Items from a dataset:
○ ○ ○ ○ ○ ○ ○
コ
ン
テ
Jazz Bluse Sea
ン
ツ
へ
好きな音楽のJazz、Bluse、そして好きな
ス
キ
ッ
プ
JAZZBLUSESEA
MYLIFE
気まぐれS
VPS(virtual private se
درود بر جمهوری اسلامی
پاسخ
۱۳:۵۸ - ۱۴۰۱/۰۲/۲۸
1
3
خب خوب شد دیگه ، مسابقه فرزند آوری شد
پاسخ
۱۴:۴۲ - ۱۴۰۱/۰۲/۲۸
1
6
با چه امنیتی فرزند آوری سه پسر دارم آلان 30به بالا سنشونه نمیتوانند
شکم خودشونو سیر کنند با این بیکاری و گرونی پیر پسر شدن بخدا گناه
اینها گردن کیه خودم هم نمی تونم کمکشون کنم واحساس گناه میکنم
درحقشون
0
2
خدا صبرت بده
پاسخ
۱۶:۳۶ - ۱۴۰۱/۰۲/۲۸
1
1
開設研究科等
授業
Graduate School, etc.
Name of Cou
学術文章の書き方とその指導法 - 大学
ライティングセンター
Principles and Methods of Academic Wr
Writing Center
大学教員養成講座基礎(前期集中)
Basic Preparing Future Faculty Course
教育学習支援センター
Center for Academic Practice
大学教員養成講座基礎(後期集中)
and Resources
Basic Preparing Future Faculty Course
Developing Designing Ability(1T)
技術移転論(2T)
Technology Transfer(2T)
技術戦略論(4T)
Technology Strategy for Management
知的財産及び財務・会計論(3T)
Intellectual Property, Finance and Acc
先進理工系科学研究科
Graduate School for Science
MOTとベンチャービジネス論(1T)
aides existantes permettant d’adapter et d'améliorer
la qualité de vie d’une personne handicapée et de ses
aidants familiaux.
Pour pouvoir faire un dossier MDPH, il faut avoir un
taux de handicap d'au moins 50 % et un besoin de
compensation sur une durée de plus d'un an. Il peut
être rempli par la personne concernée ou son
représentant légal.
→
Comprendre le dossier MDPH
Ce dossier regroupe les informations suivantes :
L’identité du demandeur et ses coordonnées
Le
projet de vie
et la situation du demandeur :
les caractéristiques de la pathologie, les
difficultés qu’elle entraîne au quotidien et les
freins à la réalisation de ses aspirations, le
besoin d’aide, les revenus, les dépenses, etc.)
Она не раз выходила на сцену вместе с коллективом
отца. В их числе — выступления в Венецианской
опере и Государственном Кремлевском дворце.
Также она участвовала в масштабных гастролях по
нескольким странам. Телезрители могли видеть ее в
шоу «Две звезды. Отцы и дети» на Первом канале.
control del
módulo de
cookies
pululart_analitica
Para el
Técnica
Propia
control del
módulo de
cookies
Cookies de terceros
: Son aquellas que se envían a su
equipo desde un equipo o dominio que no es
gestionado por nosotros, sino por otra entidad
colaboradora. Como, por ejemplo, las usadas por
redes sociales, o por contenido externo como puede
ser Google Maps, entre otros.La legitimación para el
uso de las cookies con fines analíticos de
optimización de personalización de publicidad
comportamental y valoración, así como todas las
○ ○ ○ ○ ○ ○ ○
▸ What the exercise asks:
Update the lines from the start of the material through the line containing "با چه امنیتی" so that "MYLIFE" becomes "MY LIFE". Keep everything else in those lines unchanged.

▸ Finished exercise:
コ
ン
テ
Jazz Bluse Sea
ン
ツ
へ
好きな音楽のJazz、Bluse、そして好きな
ス
キ
ッ
プ
JAZZBLUSESEA
MY LIFE
気まぐれS
VPS(virtual private se
درود بر جمهوری اسلامی
پاسخ
۱۳:۵۸ - ۱۴۰۱/۰۲/۲۸
1
3
خب خوب شد دیگه ، مسابقه فرزند آوری شد
پاسخ
۱۴:۴۲ - ۱۴۰۱/۰۲/۲۸
1
6
با چه امنیتی فرزند آوری سه پسر دارم آلان 30به بالا سنشونه نمیتوانند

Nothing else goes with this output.